There are a few ways of achieving this award, but the most common is to submit a ‘panel’ of 10 prints. The panel must be arranged (hung) in a pleasing way – in effect this arrangement is an 11th picture.
I chose 10″ x 8″ prints, in larger white card mounts. The prints look a little better than these digital images.
You are allowed to display your pictures in two or three rows. I thought that this arrangement was pleasing, and it allowed me to display my mixture of portrait and landscape formats.
It seemed like a good idea to have a stand-out portrait by itself in the top-centre. I’m pleased with the lighting, and especially with the pose, which took some working out.
I’ve been interested in aviation photography since I became a ‘serious’ photographer in 2012, so initially my panel was full of planes. However, for various reasons (mainly balance) I ended up with just one. The prop-blur and the ‘smoke’ trails give the picture a sense of movement
Some may dismiss this a ‘Chocolate box’ picture – so what? I like the composure, and it’s a very pleasant photo – nice colours, good light etc.
Jean-Baptiste-Siméon Chardin was a master painter of still-life subjects. This is my attempt to reproduce such a painting, with lot of care taken to get the composition, lighting and background right – and a little help from software. This was one of my reserves at the advisory day – and the advice I got was to include it in my panel! I think that the colour palette agrees with that of the Redhead above it.
This is a simple image, but has plenty to involve the viewer.
A nice coloured motorcycle, with what I think is good panning. This image nicely balance the Pitts special, both moving in to the panel.
You can’t go wrong with images of wooden boats – either they are characterful wrecks, or colourful and attention-grabbing like this one. I got my feet wet getting the shot, but it was worth it!
I’ve always liked monochrome images – sometimes colour can detract. I love the subtle tone in this image. Another point of the image was to add a little variety to the panel.
A Superior Motorcycle
This image is a pair with the Art Nude study. Where the Art Nude has nice subtle tones, this image is much harder.

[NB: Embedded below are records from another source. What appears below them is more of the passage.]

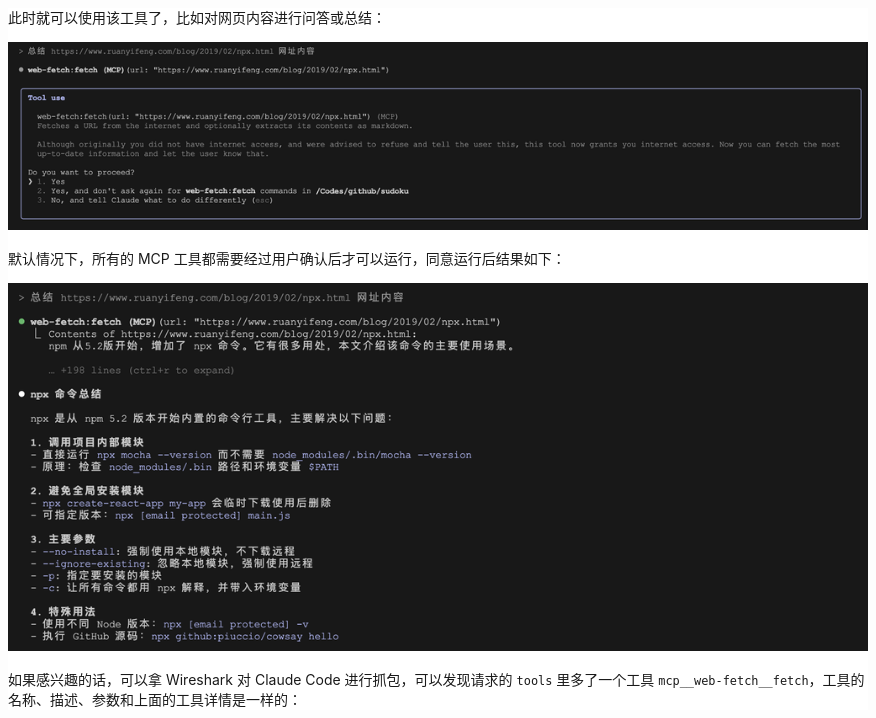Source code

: 此时就可以使用该工具了，比如对网页内容进行问答或总结：

![](./images/claude-code-fetch.png)

默认情况下，所有的 MCP 工具都需要经过用户确认后才可以运行，同意运行后结果如下：

![](./images/claude-code-fetch-result.png)

如果感兴趣的话，可以拿 Wireshark 对 Claude Code 进行抓包，可以发现请求的 `tools` 里多了一个工具 `mcp__web-fetch__fetch`，工具的名称、描述、参数和上面的工具详情是一样的：
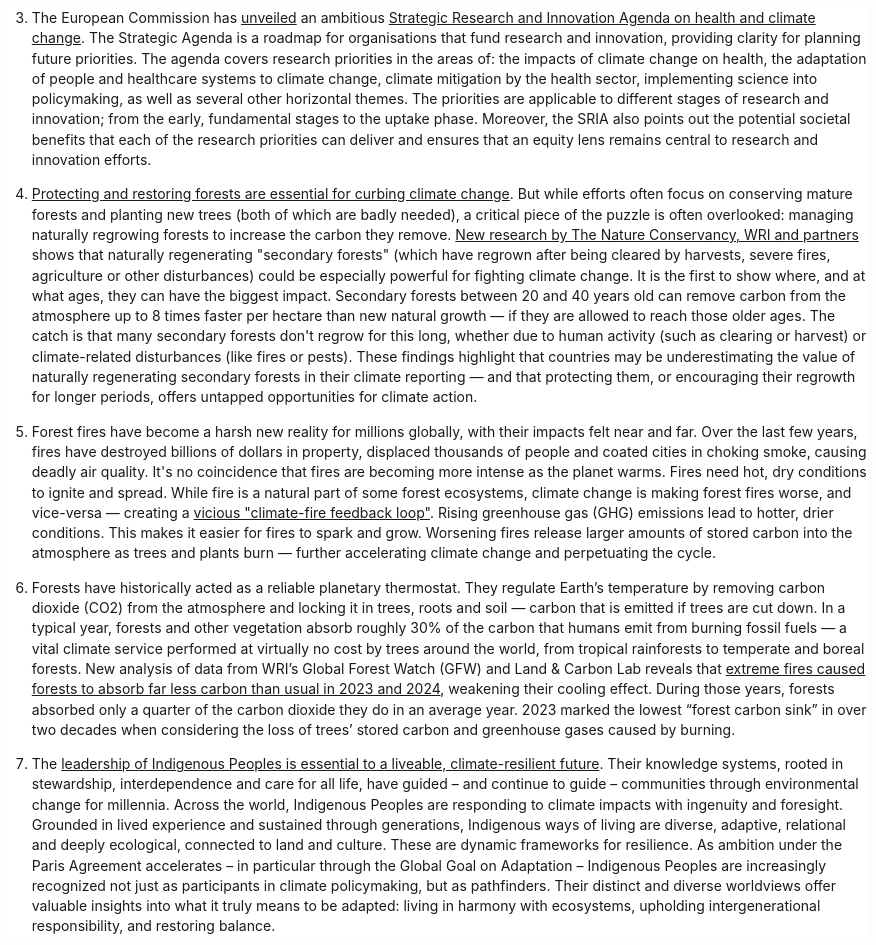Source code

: 3. The European Commission has [unveiled](https://research-and-innovation.ec.europa.eu/news/all-research-and-innovation-news/climate-change-and-public-health-new-roadmap-research-and-innovation-reduce-risks-2025-06-05_en) an ambitious [Strategic Research and Innovation Agenda on health and climate change](https://op.europa.eu/en/publication-detail/-/publication/616cce9c-39e5-11f0-8a44-01aa75ed71a1). The Strategic Agenda is a roadmap for organisations that fund research and innovation, providing clarity for planning future priorities. The agenda covers research priorities in the areas of: the impacts of climate change on health, the adaptation of people and healthcare systems to climate change, climate mitigation by the health sector, implementing science into policymaking, as well as several other horizontal themes. The priorities are applicable to different stages of research and innovation; from the early, fundamental stages to the uptake phase. Moreover, the SRIA also points out the potential societal benefits that each of the research priorities can deliver and ensures that an equity lens remains central to research and innovation efforts. 

4. [Protecting and restoring forests are essential for curbing climate change](https://www.wri.org/insights/secondary-forest-carbon-removal). But while efforts often focus on conserving mature forests and planting new trees (both of which are badly needed), a critical piece of the puzzle is often overlooked: managing naturally regrowing forests to increase the carbon they remove. [New research by The Nature Conservancy, WRI and partners](https://doi.org/10.1038/s41558-025-02355-5) shows that naturally regenerating "secondary forests" (which have regrown after being cleared by harvests, severe fires, agriculture or other disturbances) could be especially powerful for fighting climate change. It is the first to show where, and at what ages, they can have the biggest impact. Secondary forests between 20 and 40 years old can remove carbon from the atmosphere up to 8 times faster per hectare than new natural growth — if they are allowed to reach those older ages. The catch is that many secondary forests don't regrow for this long, whether due to human activity (such as clearing or harvest) or climate-related disturbances (like fires or pests). These findings highlight that countries may be underestimating the value of naturally regenerating secondary forests in their climate reporting — and that protecting them, or encouraging their regrowth for longer periods, offers untapped opportunities for climate action.

5. Forest fires have become a harsh new reality for millions globally, with their impacts felt near and far. Over the last few years, fires have destroyed billions of dollars in property, displaced thousands of people and coated cities in choking smoke, causing deadly air quality. It's no coincidence that fires are becoming more intense as the planet warms. Fires need hot, dry conditions to ignite and spread. While fire is a natural part of some forest ecosystems, climate change is making forest fires worse, and vice-versa — creating a [vicious "climate-fire feedback loop"](https://www.wri.org/insights/climate-fire-feedback-loop-explained). Rising greenhouse gas (GHG) emissions lead to hotter, drier conditions. This makes it easier for fires to spark and grow. Worsening fires release larger amounts of stored carbon into the atmosphere as trees and plants burn — further accelerating climate change and perpetuating the cycle.

6. Forests have historically acted as a reliable planetary thermostat. They regulate Earth’s temperature by removing carbon dioxide (CO2) from the atmosphere and locking it in trees, roots and soil — carbon that is emitted if trees are cut down. In a typical year, forests and other vegetation absorb roughly 30% of the carbon that humans emit from burning fossil fuels — a vital climate service performed at virtually no cost by trees around the world, from tropical rainforests to temperate and boreal forests. New analysis of data from WRI’s Global Forest Watch (GFW) and Land & Carbon Lab reveals that [extreme fires caused forests to absorb far less carbon than usual in 2023 and 2024](https://www.wri.org/insights/forest-carbon-sink-shrinking-fires-deforestation), weakening their cooling effect. During those years, forests absorbed only a quarter of the carbon dioxide they do in an average year. 2023 marked the lowest “forest carbon sink” in over two decades when considering the loss of trees’ stored carbon and greenhouse gases caused by burning.

7. The [leadership of Indigenous Peoples is essential to a liveable, climate-resilient future](https://unfccc.int/news/indigenous-worldviews-strengthening-climate-resilience). Their knowledge systems, rooted in stewardship, interdependence and care for all life, have guided – and continue to guide – communities through environmental change for millennia. Across the world, Indigenous Peoples are responding to climate impacts with ingenuity and foresight. Grounded in lived experience and sustained through generations, Indigenous ways of living are diverse, adaptive, relational and deeply ecological, connected to land and culture. These are dynamic frameworks for resilience. As ambition under the Paris Agreement accelerates – in particular through the Global Goal on Adaptation – Indigenous Peoples are increasingly recognized not just as participants in climate policymaking, but as pathfinders. Their distinct and diverse worldviews offer valuable insights into what it truly means to be adapted: living in harmony with ecosystems, upholding intergenerational responsibility, and restoring balance.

The two are linked by the ‘V’ shapes seen in both – this image was actually the inspiration for the model’s pose in the Art Nude.
A Windy Day
This is earliest image in the panel – it was something I’ve wanted to have a go at for some time. Getting the blur on the turbine blades required some ND filters – happily the people in the image were walking slowly, and directly away from the camera, so they aren’t noticeably blurred. I wanted to contrast / compare this image with the prop blur on the Pitts Special.
Well, not very soon at all really. I’m starting to think seriously about the ARPS distinction. I’ve got the inspiration, all I need is some decent snaps! Watch this space.